• TASK PROMPT:
Recast the lines below as a JSON list of strings, one string per line, skipping blank lines and leaving out the pictures.
--- BEGIN ---
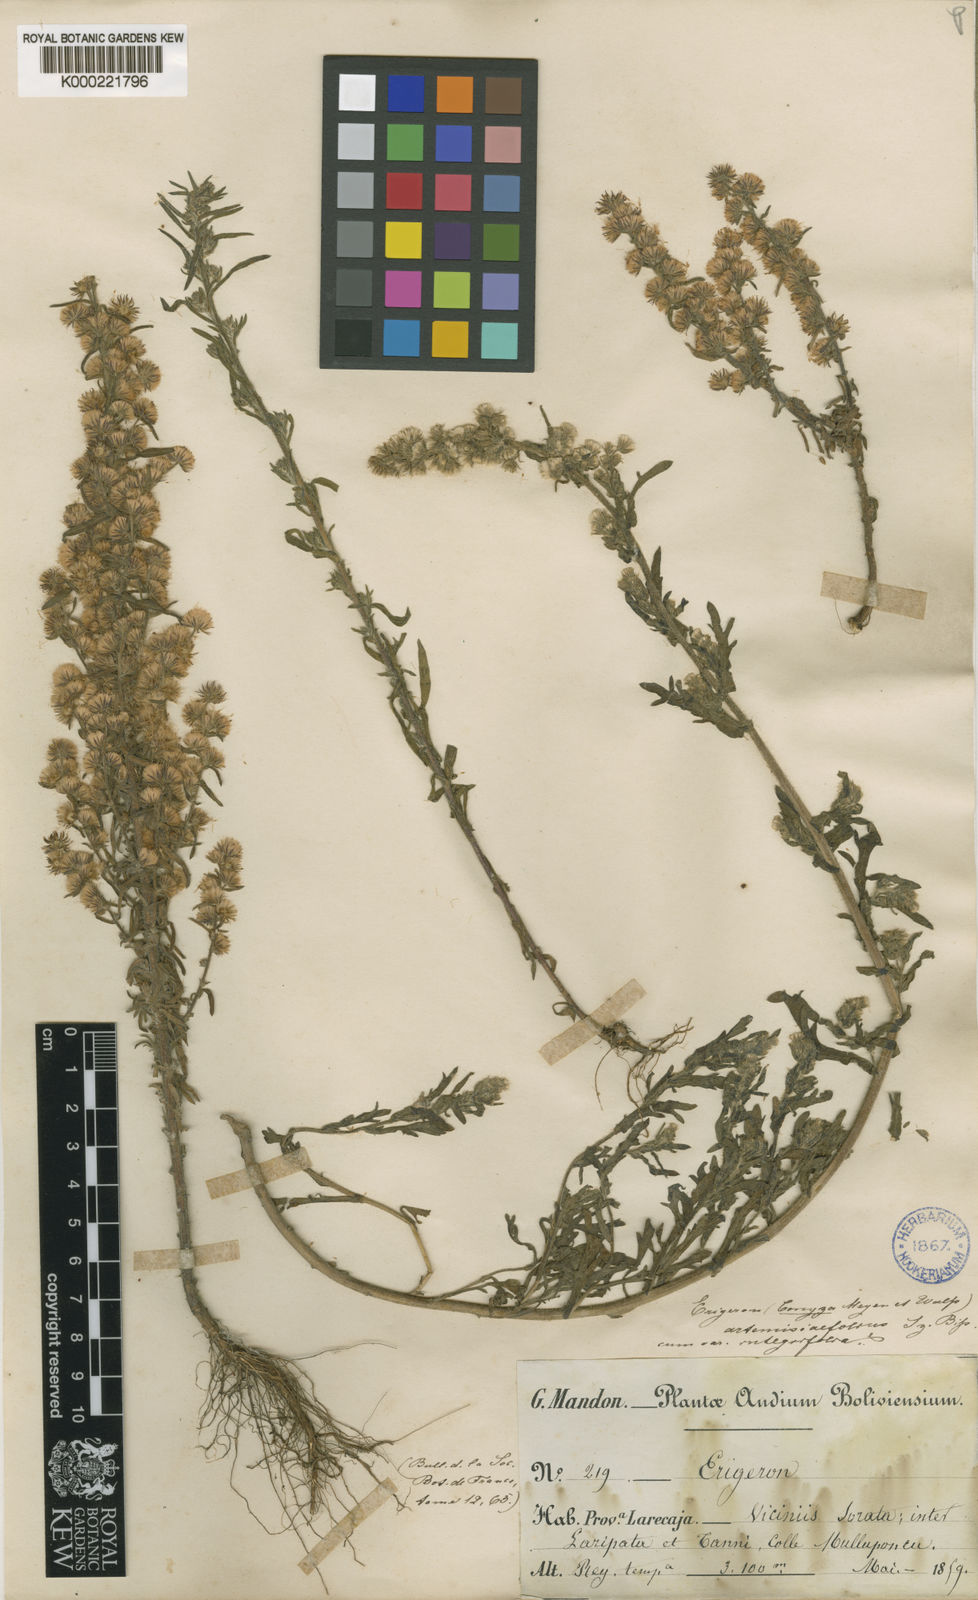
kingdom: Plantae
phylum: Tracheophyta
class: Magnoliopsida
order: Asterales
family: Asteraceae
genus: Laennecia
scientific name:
--- END ---
• TASK RESULT:
[
  "kingdom: Plantae",
  "phylum: Tracheophyta",
  "class: Magnoliopsida",
  "order: Asterales",
  "family: Asteraceae",
  "genus: Laennecia",
  "scientific name:"
]